Assignment 1 ▸ What is Katniss Everdeen's goal in marching on the Capitol, according to the film review?
Assignment 2 ▸ Go on with the review of the film from its last sentence.

Text provided ▸
It’s all climax in a campaign that barely stops to breathe. When the characters aren’t running for their lives they’re engaged in a passionless love triangle. It’s all brooding conversations in darkness, and booby traps as Katniss Everdeen (Jennifer Lawrence) marches on the Capitol to stick an arrow through President Snow’s (Donald Sutherland) heart.
Jennifer Lawrence in ‘The Hunger Games: Mockingjay - Part 2’
Photo credit: Lionsgate
This series is no one’s idea of great filmmaking, but they do have enough resources and tools at their disposal to elevate them above the usual Young Adult franchises. Gone are the social and political commentaries and the fantastical world of the capitol filled with extravagent excess.
Now almost everyone who lent a sense of style to the series (including Stanley Tucci, Elizabeth Banks, Woody Harrelson, and the late Phillip Seymour Hoffman) are pushed off to the margins to watch Katniss’ march on the capitol. But that sense of style and humor is sorely needed on the humorless march to a finale.
While rebel leader (Julianne Moore) wants to keep Katniss contained as a propoganda tool, she has other plans by sneaking into the front lines. She’s fed up with being an image to be manipulated by others, she’s out for action. But she winds up relegated to a purely symbolic squad that will follow miles behind the front to capture inspiring images to rally the masses.

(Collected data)
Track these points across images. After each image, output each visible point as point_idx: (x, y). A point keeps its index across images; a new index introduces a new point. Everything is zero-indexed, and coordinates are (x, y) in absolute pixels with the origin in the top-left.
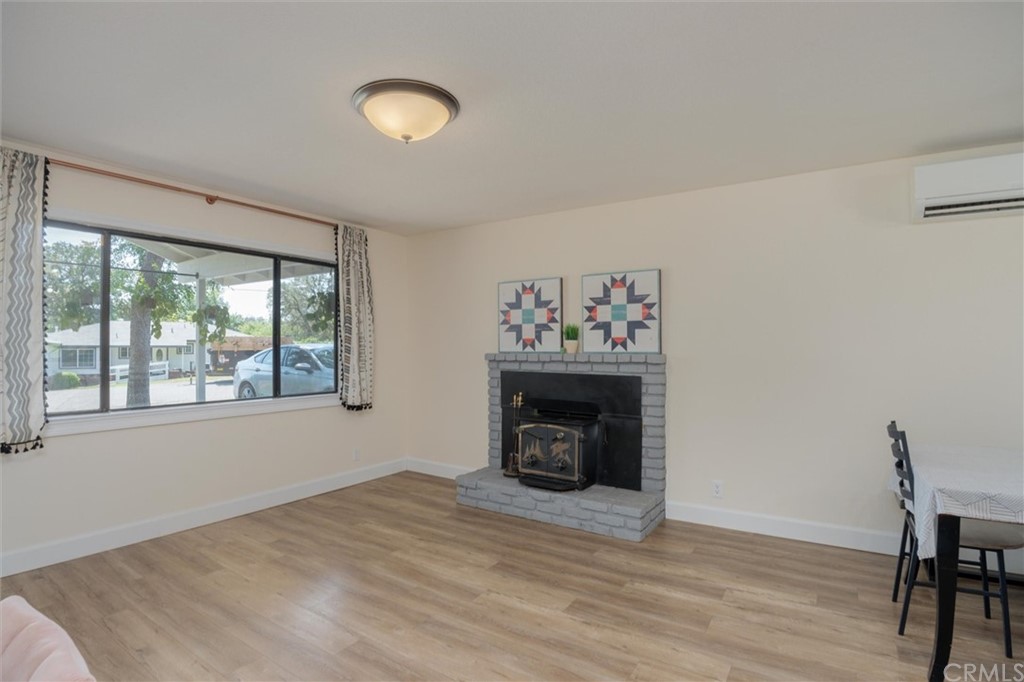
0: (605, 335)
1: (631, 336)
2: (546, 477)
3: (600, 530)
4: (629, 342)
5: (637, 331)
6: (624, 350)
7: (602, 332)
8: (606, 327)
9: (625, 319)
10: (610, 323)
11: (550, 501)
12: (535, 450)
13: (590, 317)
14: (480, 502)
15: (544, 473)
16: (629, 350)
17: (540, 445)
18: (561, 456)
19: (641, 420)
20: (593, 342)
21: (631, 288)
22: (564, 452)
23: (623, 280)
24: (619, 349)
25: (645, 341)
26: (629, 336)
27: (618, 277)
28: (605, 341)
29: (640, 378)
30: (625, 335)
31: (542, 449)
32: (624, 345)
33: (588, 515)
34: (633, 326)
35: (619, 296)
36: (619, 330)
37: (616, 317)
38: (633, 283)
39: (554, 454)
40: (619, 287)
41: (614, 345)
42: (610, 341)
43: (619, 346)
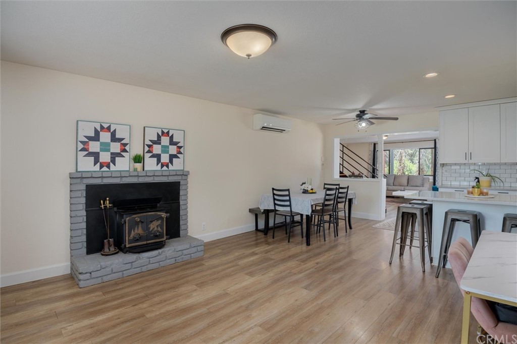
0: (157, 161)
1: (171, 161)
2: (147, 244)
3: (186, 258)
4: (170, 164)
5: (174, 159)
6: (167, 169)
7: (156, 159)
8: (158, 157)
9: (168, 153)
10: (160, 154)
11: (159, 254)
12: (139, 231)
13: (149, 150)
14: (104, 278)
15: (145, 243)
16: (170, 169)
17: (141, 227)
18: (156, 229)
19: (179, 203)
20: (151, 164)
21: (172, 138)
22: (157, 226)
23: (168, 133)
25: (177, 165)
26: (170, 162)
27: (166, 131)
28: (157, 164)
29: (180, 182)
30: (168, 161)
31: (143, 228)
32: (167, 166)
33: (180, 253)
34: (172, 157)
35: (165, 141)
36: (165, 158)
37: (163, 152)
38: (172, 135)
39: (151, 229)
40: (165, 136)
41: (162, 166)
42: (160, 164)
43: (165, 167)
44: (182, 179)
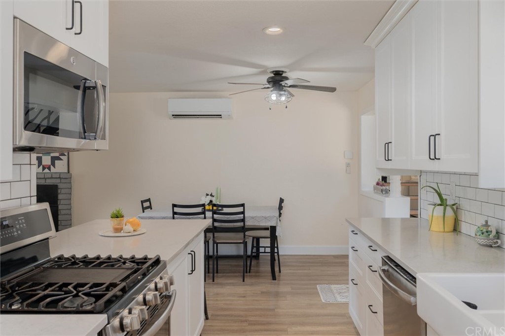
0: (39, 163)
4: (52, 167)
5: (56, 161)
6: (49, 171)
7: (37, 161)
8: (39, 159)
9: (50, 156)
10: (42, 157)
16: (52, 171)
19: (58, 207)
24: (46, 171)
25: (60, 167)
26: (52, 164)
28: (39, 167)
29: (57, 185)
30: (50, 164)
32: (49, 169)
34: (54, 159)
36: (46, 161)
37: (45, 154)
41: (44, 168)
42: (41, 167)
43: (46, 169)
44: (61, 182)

==

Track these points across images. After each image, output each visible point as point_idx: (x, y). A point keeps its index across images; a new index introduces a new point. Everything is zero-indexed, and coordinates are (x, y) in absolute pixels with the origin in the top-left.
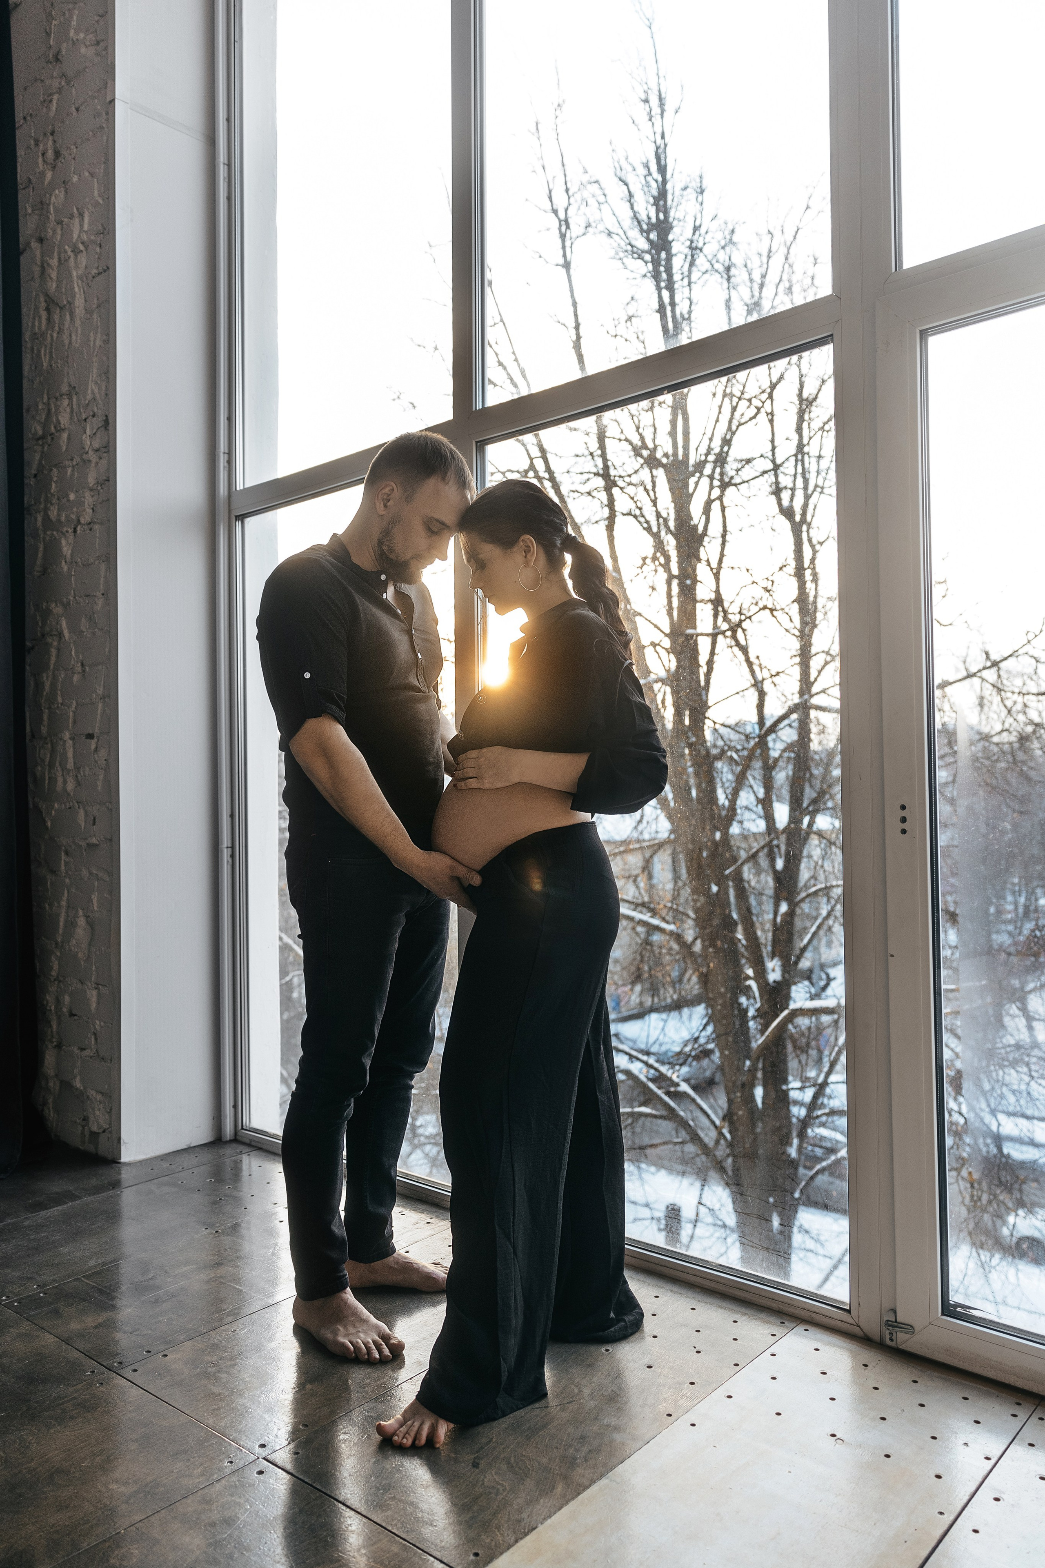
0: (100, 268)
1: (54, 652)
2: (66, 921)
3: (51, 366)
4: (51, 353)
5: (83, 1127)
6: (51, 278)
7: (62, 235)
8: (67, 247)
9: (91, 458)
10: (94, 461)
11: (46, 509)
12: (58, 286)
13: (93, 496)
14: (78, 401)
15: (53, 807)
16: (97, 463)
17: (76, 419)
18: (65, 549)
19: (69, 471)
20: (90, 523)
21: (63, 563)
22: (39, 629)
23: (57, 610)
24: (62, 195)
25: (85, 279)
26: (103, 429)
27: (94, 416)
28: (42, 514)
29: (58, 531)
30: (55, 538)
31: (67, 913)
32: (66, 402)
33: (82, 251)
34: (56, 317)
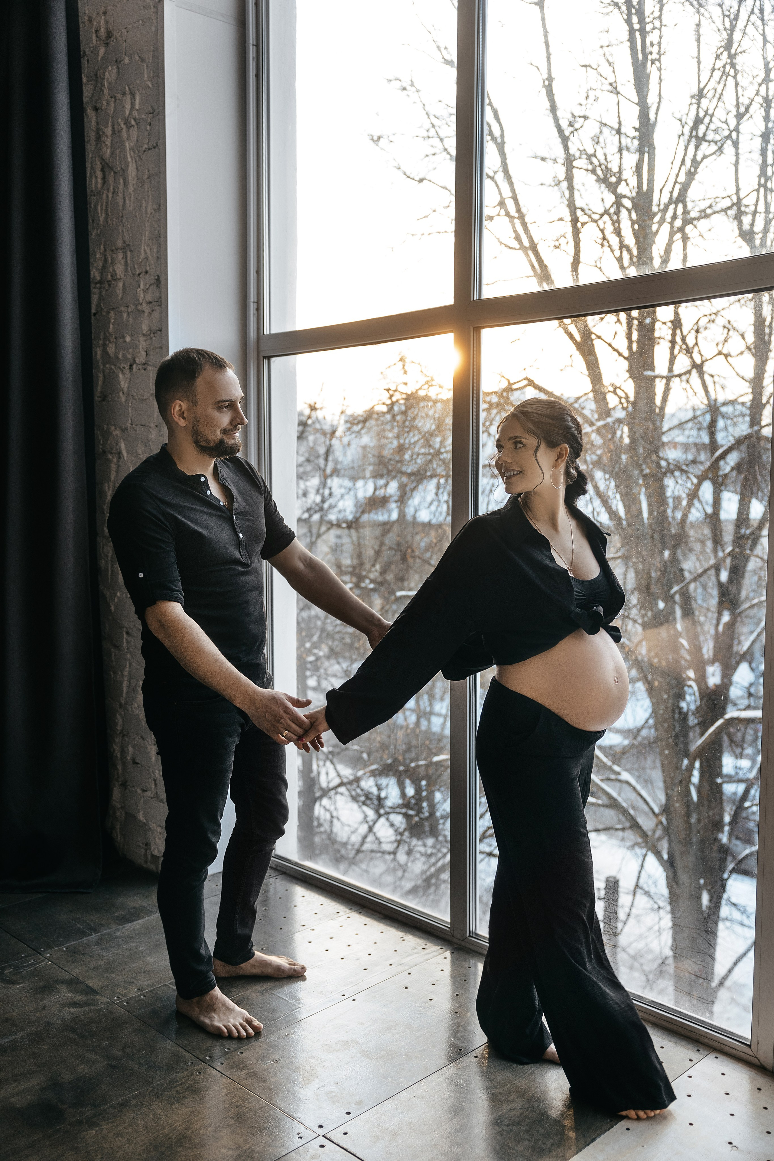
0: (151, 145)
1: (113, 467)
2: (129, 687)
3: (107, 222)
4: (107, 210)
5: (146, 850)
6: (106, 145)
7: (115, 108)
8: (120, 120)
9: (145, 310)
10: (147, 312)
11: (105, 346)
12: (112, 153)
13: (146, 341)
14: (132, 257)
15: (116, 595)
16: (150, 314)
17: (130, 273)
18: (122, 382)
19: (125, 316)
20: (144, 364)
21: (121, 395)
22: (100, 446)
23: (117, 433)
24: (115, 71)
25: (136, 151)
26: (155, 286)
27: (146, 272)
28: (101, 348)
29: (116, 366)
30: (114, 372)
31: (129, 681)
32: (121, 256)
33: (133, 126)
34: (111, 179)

Reply 1 ▸ To stick an arrow through President Snow's heart.

Reply 2 ▸
Josh Hutchinson in ‘The Hunger Games: Mockingjay - Part 2’
Photo credit: Lionsgate
The films only dashes of humor are of the black comic variety supplied both by Sutherland’s President Snow, and the film’s somewhat sadistic booby traps. From a subway station that reveals giant twirling drill bits of danger, to a tsunami of an oil slick, this was the one part of this story that showed a spark you’d expect from a series about kids killing kids.
The Hunger Games has always been just a cut above other serviceable blockbusters without rising to greatness. And the best that can be said for “Mockingjay - Part 2” is that it is a perfectly serviceable finale that puts a button on series without reaching greatness or devolving into infamy.